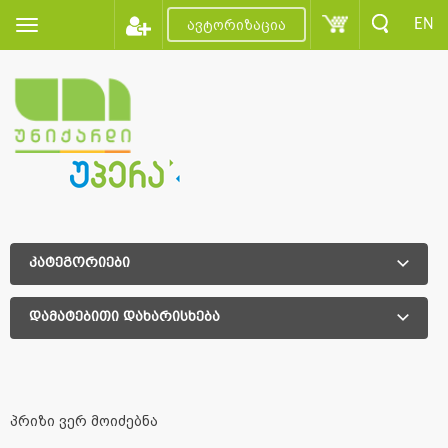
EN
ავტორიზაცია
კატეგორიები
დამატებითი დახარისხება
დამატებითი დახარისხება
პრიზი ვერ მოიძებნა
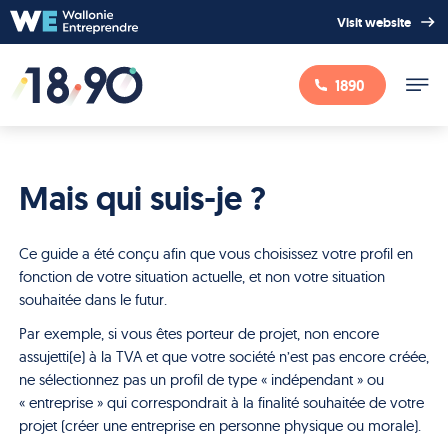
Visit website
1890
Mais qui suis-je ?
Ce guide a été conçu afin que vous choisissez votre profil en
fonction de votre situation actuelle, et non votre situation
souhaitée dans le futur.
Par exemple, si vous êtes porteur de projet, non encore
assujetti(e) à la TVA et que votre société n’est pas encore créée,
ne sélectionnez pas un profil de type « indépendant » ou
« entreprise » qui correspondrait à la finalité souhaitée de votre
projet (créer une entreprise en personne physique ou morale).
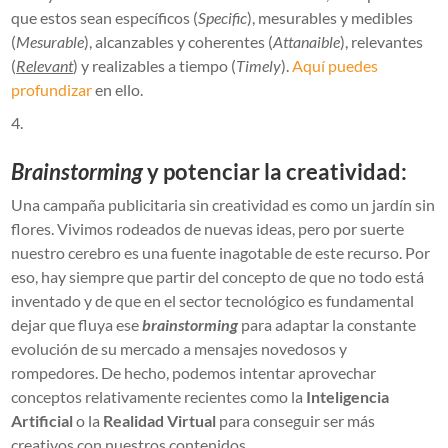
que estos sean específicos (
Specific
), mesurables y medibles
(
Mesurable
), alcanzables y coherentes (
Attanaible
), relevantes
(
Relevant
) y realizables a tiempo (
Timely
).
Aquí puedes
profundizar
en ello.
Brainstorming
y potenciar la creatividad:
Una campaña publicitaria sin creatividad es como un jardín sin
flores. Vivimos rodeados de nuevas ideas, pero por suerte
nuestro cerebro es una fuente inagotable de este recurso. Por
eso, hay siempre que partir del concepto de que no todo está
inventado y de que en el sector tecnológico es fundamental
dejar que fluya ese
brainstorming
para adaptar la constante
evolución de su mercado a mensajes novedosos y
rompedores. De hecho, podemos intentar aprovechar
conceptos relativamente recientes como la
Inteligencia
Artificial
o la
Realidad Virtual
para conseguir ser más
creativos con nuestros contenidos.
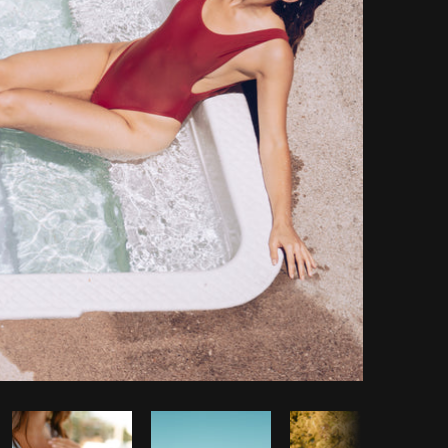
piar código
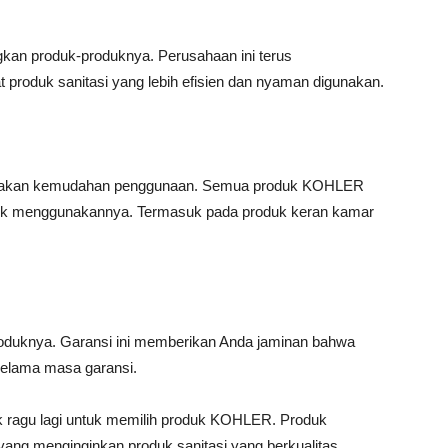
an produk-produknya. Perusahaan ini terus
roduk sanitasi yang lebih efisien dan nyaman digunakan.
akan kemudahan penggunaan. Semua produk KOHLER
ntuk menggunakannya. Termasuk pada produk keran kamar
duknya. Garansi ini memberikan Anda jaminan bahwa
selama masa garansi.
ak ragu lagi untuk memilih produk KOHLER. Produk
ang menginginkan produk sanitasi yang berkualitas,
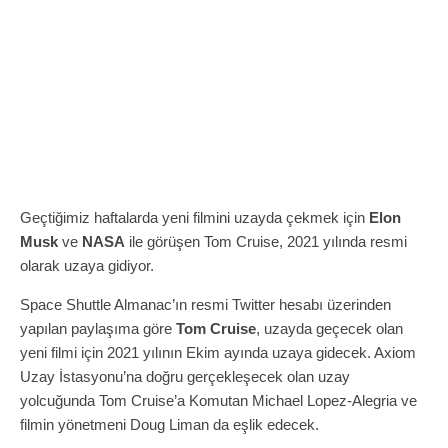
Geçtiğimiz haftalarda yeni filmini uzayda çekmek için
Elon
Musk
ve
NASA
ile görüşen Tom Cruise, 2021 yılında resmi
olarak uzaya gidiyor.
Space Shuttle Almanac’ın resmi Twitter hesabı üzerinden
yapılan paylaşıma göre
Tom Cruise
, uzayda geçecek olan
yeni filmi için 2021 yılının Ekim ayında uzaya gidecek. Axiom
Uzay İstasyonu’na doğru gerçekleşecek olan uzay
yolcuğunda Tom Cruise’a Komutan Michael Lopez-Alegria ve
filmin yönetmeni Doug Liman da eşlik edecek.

================

Recast the text read from every row above as a single numbered list, with one line per item and no blank lines. Leave the pictures out of your answer.

1. EN
2. ავტორიზაცია
3. კატეგორიები
4. დამატებითი დახარისხება
5. დამატებითი დახარისხება
6. პრიზი ვერ მოიძებნა
7. Visit website
8. 1890
9. Mais qui suis-je ?
10. Ce guide a été conçu afin que vous choisissez votre profil en
11. fonction de votre situation actuelle, et non votre situation
12. souhaitée dans le futur.
13. Par exemple, si vous êtes porteur de projet, non encore
14. assujetti(e) à la TVA et que votre société n’est pas encore créée,
15. ne sélectionnez pas un profil de type « indépendant » ou
16. « entreprise » qui correspondrait à la finalité souhaitée de votre
17. projet (créer une entreprise en personne physique ou morale).
18. que estos sean específicos (
19. Specific
20. ), mesurables y medibles
21. (
22. Mesurable
23. ), alcanzables y coherentes (
24. Attanaible
25. ), relevantes
26. (
27. Relevant
28. ) y realizables a tiempo (
29. Timely
30. ).
31. Aquí puedes
32. profundizar
33. en ello.
34. Brainstorming
35. y potenciar la creatividad:
36. Una campaña publicitaria sin creatividad es como un jardín sin
37. flores. Vivimos rodeados de nuevas ideas, pero por suerte
38. nuestro cerebro es una fuente inagotable de este recurso. Por
39. eso, hay siempre que partir del concepto de que no todo está
40. inventado y de que en el sector tecnológico es fundamental
41. dejar que fluya ese
42. brainstorming
43. para adaptar la constante
44. evolución de su mercado a mensajes novedosos y
45. rompedores. De hecho, podemos intentar aprovechar
46. conceptos relativamente recientes como la
47. Inteligencia
48. Artificial
49. o la
50. Realidad Virtual
51. para conseguir ser más
52. creativos con nuestros contenidos.
53. piar código
54. an produk-produknya. Perusahaan ini terus
55. roduk sanitasi yang lebih efisien dan nyaman digunakan.
56. akan kemudahan penggunaan. Semua produk KOHLER
57. ntuk menggunakannya. Termasuk pada produk keran kamar
58. duknya. Garansi ini memberikan Anda jaminan bahwa
59. selama masa garansi.
60. ak ragu lagi untuk memilih produk KOHLER. Produk
61. ang menginginkan produk sanitasi yang berkualitas,
62. Geçtiğimiz haftalarda yeni filmini uzayda çekmek için
63. Elon
64. Musk
65. ve
66. NASA
67. ile görüşen Tom Cruise, 2021 yılında resmi
68. olarak uzaya gidiyor.
69. Space Shuttle Almanac’ın resmi Twitter hesabı üzerinden
70. yapılan paylaşıma göre
71. Tom Cruise
72. , uzayda geçecek olan
73. yeni filmi için 2021 yılının Ekim ayında uzaya gidecek. Axiom
74. Uzay İstasyonu’na doğru gerçekleşecek olan uzay
75. yolcuğunda Tom Cruise’a Komutan Michael Lopez-Alegria ve
76. filmin yönetmeni Doug Liman da eşlik edecek.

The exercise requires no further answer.